Fentanyl

 

The problem

Fentanyl and opioids combined with fentanyl have been implicated in a rash of drug overdoses in recent weeks, including four deaths in Vancouver and as many as eight deaths in Greater Victoria. All of the victims in Victoria were experienced drug users, according to the coroner. At least some of the fentanyl in circulation has been made to look like other more desirable drugs. A recent armed robbery at a pharmacy may have added to the amount of fentanyl in Vancouver’s recreational drug market.

The stats

The Canadian Centre on Substance Abuse says there were more than 1,000 drug poisoning deaths in Canada involving fentanyl between 2009 and 2014.

The quote

“Most of the addicts that I see who have fentanyl in their urine think they are using heroin or some other drug; they don’t know they are using fentanyl,” said Dr.
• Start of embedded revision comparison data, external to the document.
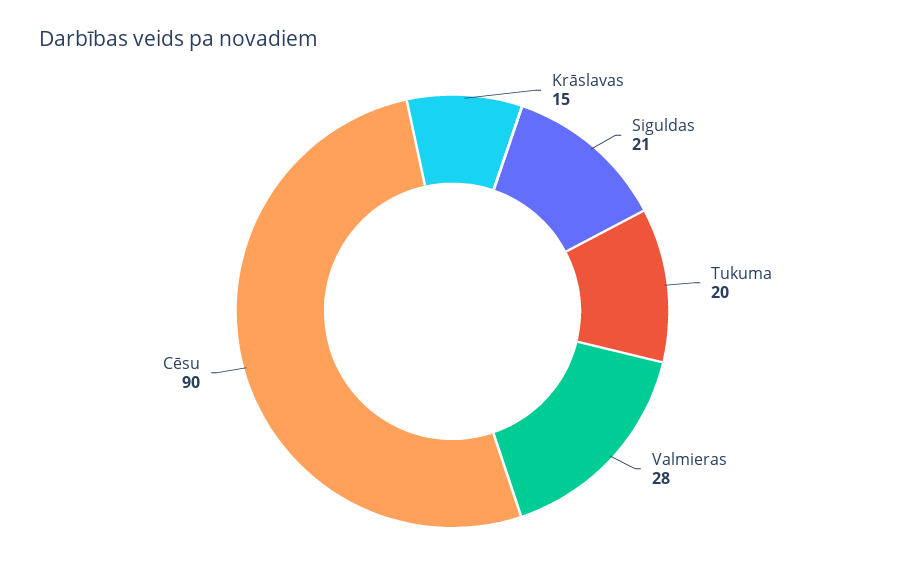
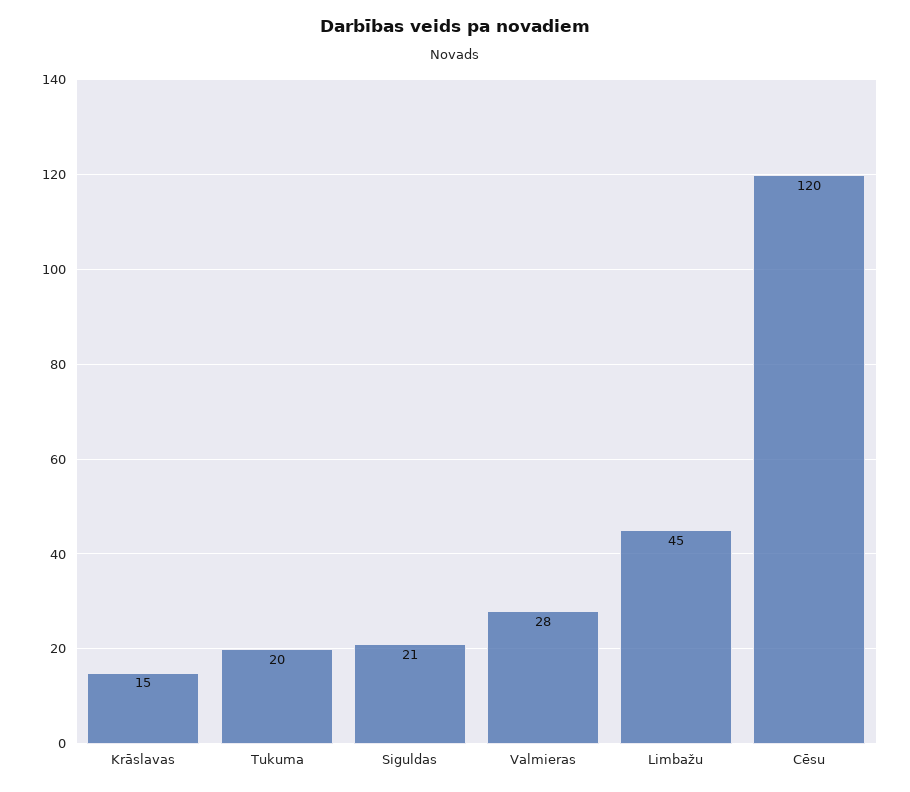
  {
    "Krāslavas": 15,
    "Siguldas": 21,
    "Tukuma": 20,
    "Valmieras": 28,
-   "Cēsu": 90
+   "Cēsu": 120,
+   "Limbažu": 45
  }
Evan Wood, an addiction specialist at St. Paul’s Hospital. “That’s what makes it so dangerous.”

A knockout drug

Fentanyl is a potent synthetic opioid usually used in hospital settings for sedation during medical procedures when the doctor doesn’t want the patient to move. Because it is “fast on and fast off,” it doesn’t produce the same long-lasting pleasure that heroin does, according to Wood.

Dangerously potent

Although Fentanyl is 100 times stronger than morphine, it is not sought by addicts as a recreational drug.
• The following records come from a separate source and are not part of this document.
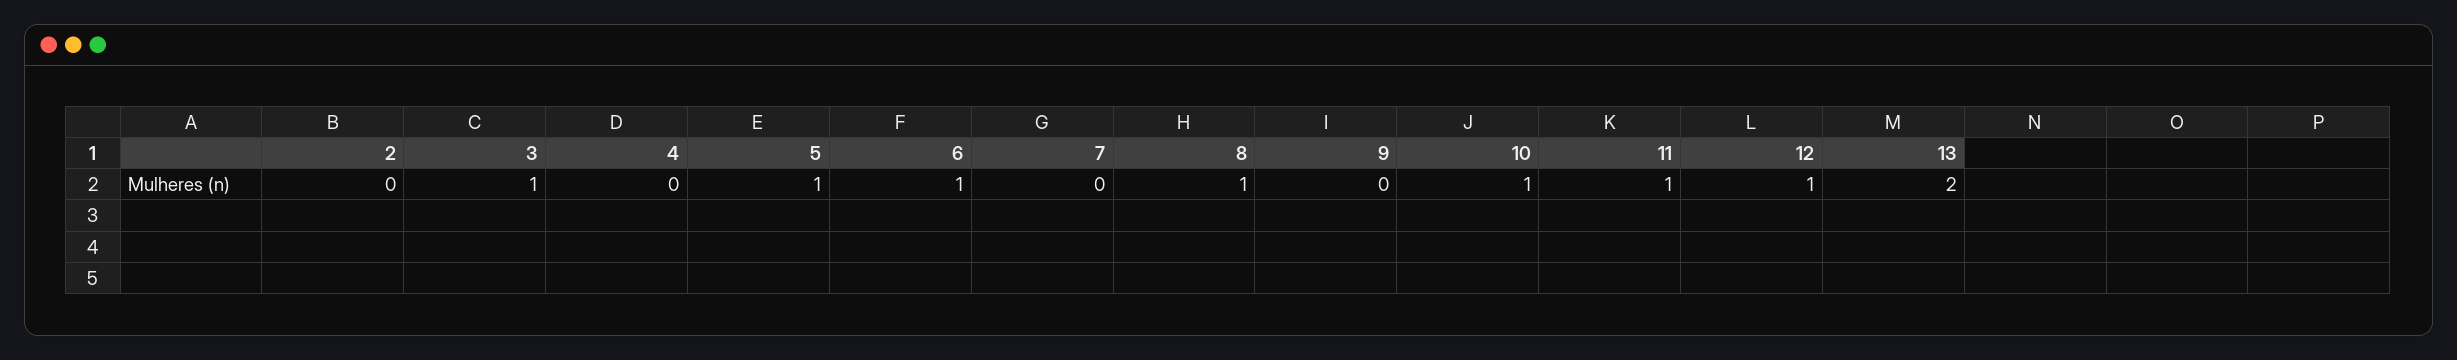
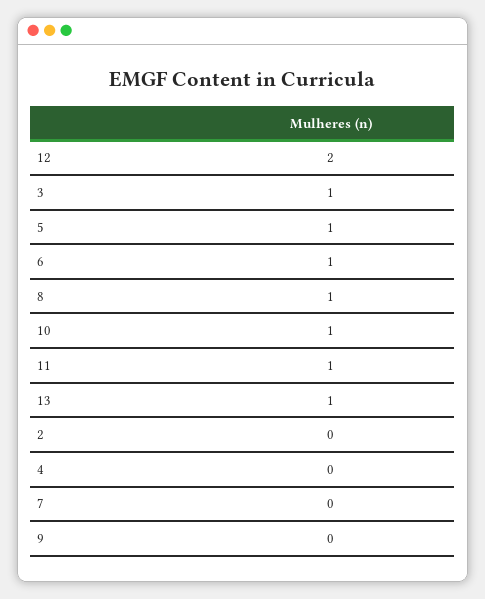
  {
    "2": 0,
    "3": 1,
    "4": 0,
    "5": 1,
    "6": 1,
    "7": 0,
    "8": 1,
    "9": 0,
    "10": 1,
    "11": 1,
-   "12": 1,
+   "12": 2,
-   "13": 2
+   "13": 1
  }

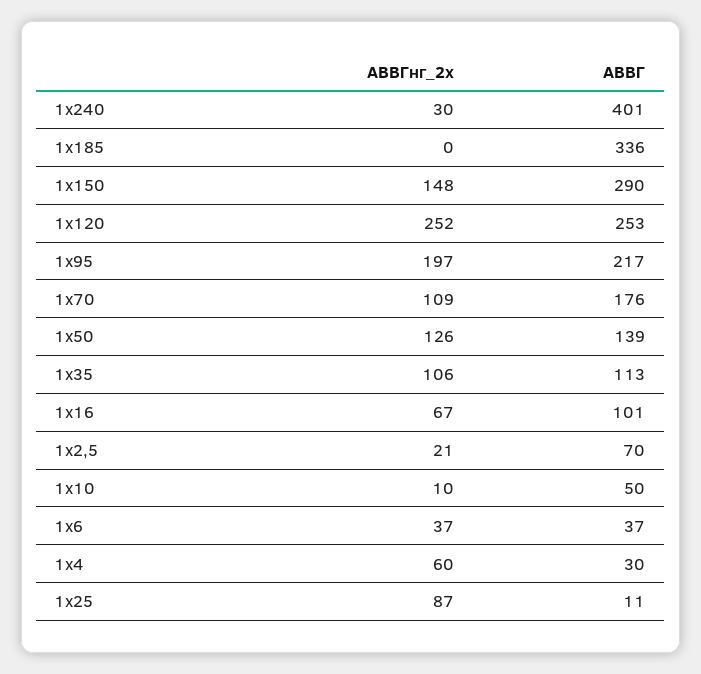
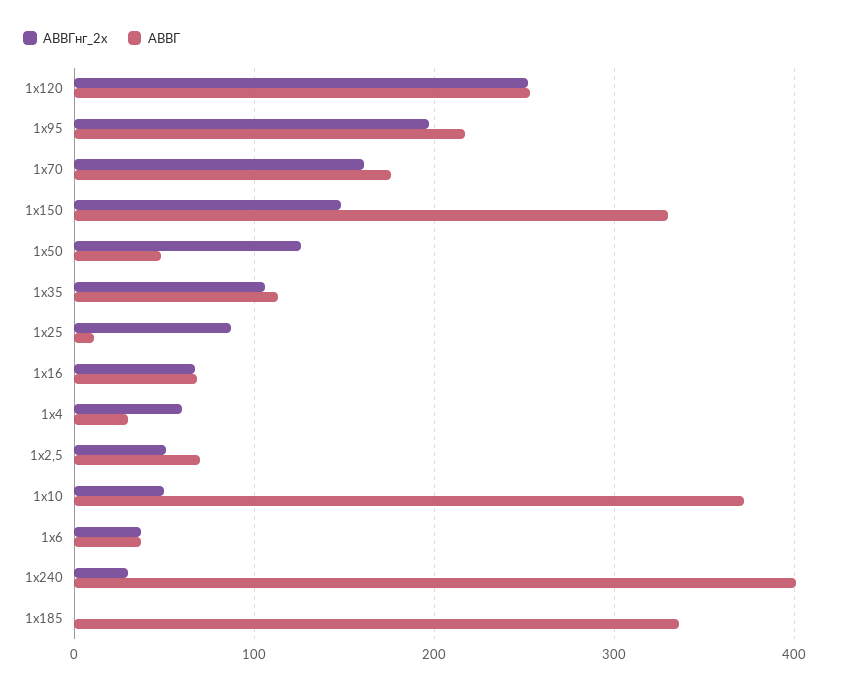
  {
    "АВВГнг_2x": {
      "1х240": 30,
      "1х185": 0,
      "1х150": 148,
      "1х120": 252,
      "1х95": 197,
-     "1х70": 109,
+     "1х70": 160,
      "1х50": 126,
      "1х35": 106,
      "1х16": 67,
-     "1х2,5": 21,
+     "1х2,5": 50,
-     "1х10": 10,
+     "1х10": 50,
      "1х6": 37,
      "1х4": 60,
      "1х25": 87
    },
    "АВВГ": {
      "1х240": 401,
      "1х185": 336,
-     "1х150": 290,
+     "1х150": 330,
      "1х120": 253,
      "1х95": 217,
      "1х70": 176,
-     "1х50": 139,
+     "1х50": 50,
      "1х35": 113,
-     "1х16": 101,
+     "1х16": 70,
      "1х2,5": 70,
-     "1х10": 50,
+     "1х10": 370,
      "1х6": 37,
      "1х4": 30,
      "1х25": 11
    }
  }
“The nuance to that is no one is intending to take a drug 100 times stronger than morphine, so that conversation is irrelevant,” said Wood.

Fentanyl is frequently used to make counterfeit OxyContin or Percocet pills, which are sought by people addicted to prescription opioids. When fentanyl is manufactured or packaged in clandestine labs run by organized crime gangs, the dosage is difficult to get right.

“A difference of just a few micrograms can be the difference between a fatal overdose and the desired effect,” he explained.

Where it comes from

Fentanyl in the Canadian medical system is usually embedded in skin patches. The fentanyl distributed in the illicit drug trade is imported in powder form — probably from China — and pressed into pills, according to epidemiologist Jane Buxton of the BC Centre for Disease Control.

OxyContin was reformulated by the pharmaceutical industry to prevent abuse by addicts, which has given rise to a market for old-style OxyContin, which are often fentanyl-based fakes.